After environmental regulations were introduced mandating an eventual industry-wide phase-out of CFCs, industry was able to respond with the development of chlorine-free substitutes that were still non-toxic and non-flammable (both important for household use). Hydrofluorocarbons are the major type of replacement that has been developed for use today. There are other compounds commonly used as refrigerants, but they have significant drawbacks.

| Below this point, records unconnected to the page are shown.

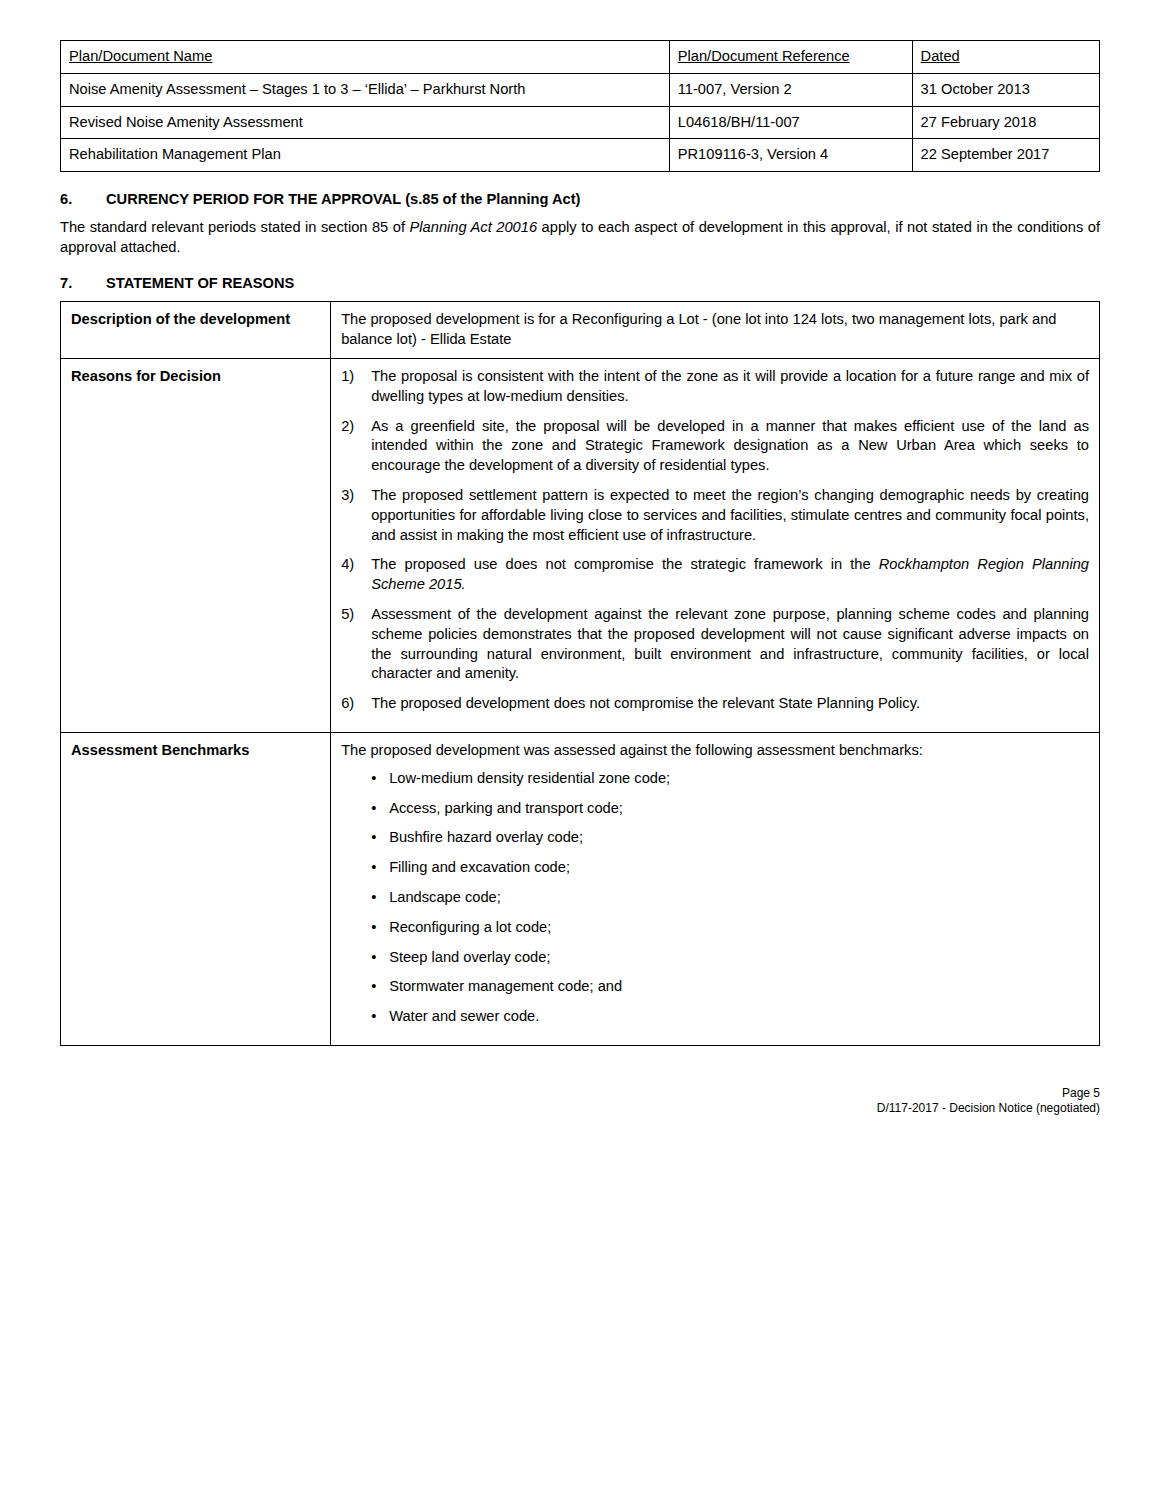| Plan/Document Name | Plan/Document Reference | Dated |
| --- | --- | --- |
| Noise Amenity Assessment – Stages 1 to 3 – ‘Ellida’ – Parkhurst North | 11-007, Version 2 | 31 October 2013 |
| Revised Noise Amenity Assessment | L04618/BH/11-007 | 27 February 2018 |
| Rehabilitation Management Plan | PR109116-3, Version 4 | 22 September 2017 |
6. CURRENCY PERIOD FOR THE APPROVAL (s.85 of the Planning Act)
The standard relevant periods stated in section 85 of Planning Act 20016 apply to each aspect of development in this approval, if not stated in the conditions of approval attached.
7. STATEMENT OF REASONS
| Description of the development | The proposed development is for a Reconfiguring a Lot - (one lot into 124 lots, two management lots, park and balance lot) - Ellida Estate |
| Reasons for Decision | The proposal is consistent with the intent of the zone as it will provide a location for a future range and mix of dwelling types at low-medium densities. As a greenfield site, the proposal will be developed in a manner that makes efficient use of the land as intended within the zone and Strategic Framework designation as a New Urban Area which seeks to encourage the development of a diversity of residential types. The proposed settlement pattern is expected to meet the region’s changing demographic needs by creating opportunities for affordable living close to services and facilities, stimulate centres and community focal points, and assist in making the most efficient use of infrastructure. The proposed use does not compromise the strategic framework in the Rockhampton Region Planning Scheme 2015. Assessment of the development against the relevant zone purpose, planning scheme codes and planning scheme policies demonstrates that the proposed development will not cause significant adverse impacts on the surrounding natural environment, built environment and infrastructure, community facilities, or local character and amenity. The proposed development does not compromise the relevant State Planning Policy. |
| Assessment Benchmarks | The proposed development was assessed against the following assessment benchmarks: Low-medium density residential zone code; Access, parking and transport code; Bushfire hazard overlay code; Filling and excavation code; Landscape code; Reconfiguring a lot code; Steep land overlay code; Stormwater management code; and Water and sewer code. |
Page 5
D/117-2017 - Decision Notice (negotiated)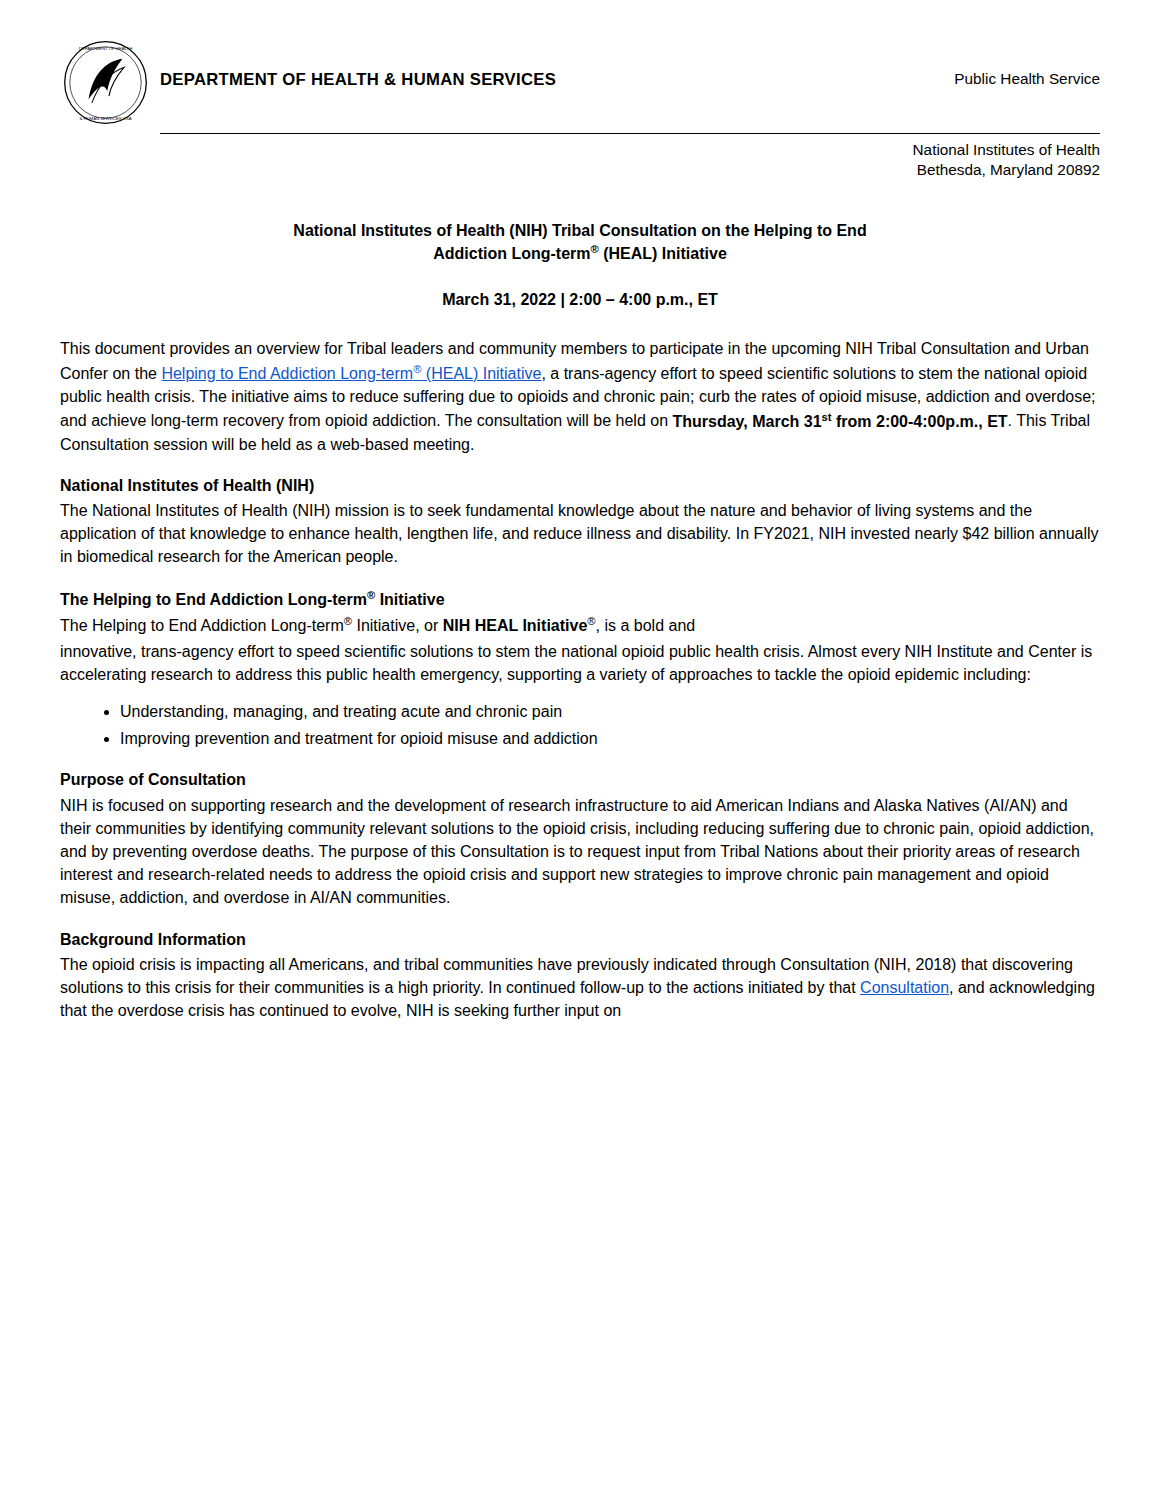DEPARTMENT OF HEALTH & HUMAN SERVICES
Public Health Service
National Institutes of Health
Bethesda, Maryland 20892
National Institutes of Health (NIH) Tribal Consultation on the Helping to End
Addiction Long-term® (HEAL) Initiative
March 31, 2022 | 2:00 – 4:00 p.m., ET
This document provides an overview for Tribal leaders and community members to participate in the upcoming NIH Tribal Consultation and Urban Confer on the Helping to End Addiction Long-term® (HEAL) Initiative, a trans-agency effort to speed scientific solutions to stem the national opioid public health crisis. The initiative aims to reduce suffering due to opioids and chronic pain; curb the rates of opioid misuse, addiction and overdose; and achieve long-term recovery from opioid addiction. The consultation will be held on Thursday, March 31st from 2:00-4:00p.m., ET. This Tribal Consultation session will be held as a web-based meeting.
National Institutes of Health (NIH)
The National Institutes of Health (NIH) mission is to seek fundamental knowledge about the nature and behavior of living systems and the application of that knowledge to enhance health, lengthen life, and reduce illness and disability. In FY2021, NIH invested nearly $42 billion annually in biomedical research for the American people.
The Helping to End Addiction Long-term® Initiative
The Helping to End Addiction Long-term® Initiative, or NIH HEAL Initiative®, is a bold and
innovative, trans-agency effort to speed scientific solutions to stem the national opioid public health crisis. Almost every NIH Institute and Center is accelerating research to address this public health emergency, supporting a variety of approaches to tackle the opioid epidemic including:
Understanding, managing, and treating acute and chronic pain
Improving prevention and treatment for opioid misuse and addiction
Purpose of Consultation
NIH is focused on supporting research and the development of research infrastructure to aid American Indians and Alaska Natives (AI/AN) and their communities by identifying community relevant solutions to the opioid crisis, including reducing suffering due to chronic pain, opioid addiction, and by preventing overdose deaths. The purpose of this Consultation is to request input from Tribal Nations about their priority areas of research interest and research-related needs to address the opioid crisis and support new strategies to improve chronic pain management and opioid misuse, addiction, and overdose in AI/AN communities.
Background Information
The opioid crisis is impacting all Americans, and tribal communities have previously indicated through Consultation (NIH, 2018) that discovering solutions to this crisis for their communities is a high priority. In continued follow-up to the actions initiated by that Consultation, and acknowledging that the overdose crisis has continued to evolve, NIH is seeking further input on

Ammonia is toxic, and hydrocarbons are very flammable.

There is an additional consideration that researchers must take into account in looking for CFC replacements, however: lifetime. If a molecule lasts too long in the atmosphere, there is the risk of a long-term buildup that may result in additional environmental consequences. The fact that chlorocarbons and fluorocarbons contain polar C-Cl and C-F bonds means that they will absorb infrared radiation strongly, so they will act as greenhouse gases. That's part of the reason hydrofluorocarbons are used. The C-H bond in a hydrofluorocarbon is easily broken by atmospheric hydroxy radical, because of the strength of the new O-H bond that is formed. That event provides for a decomposition pathway that removes the molecule from the atmosphere more quickly.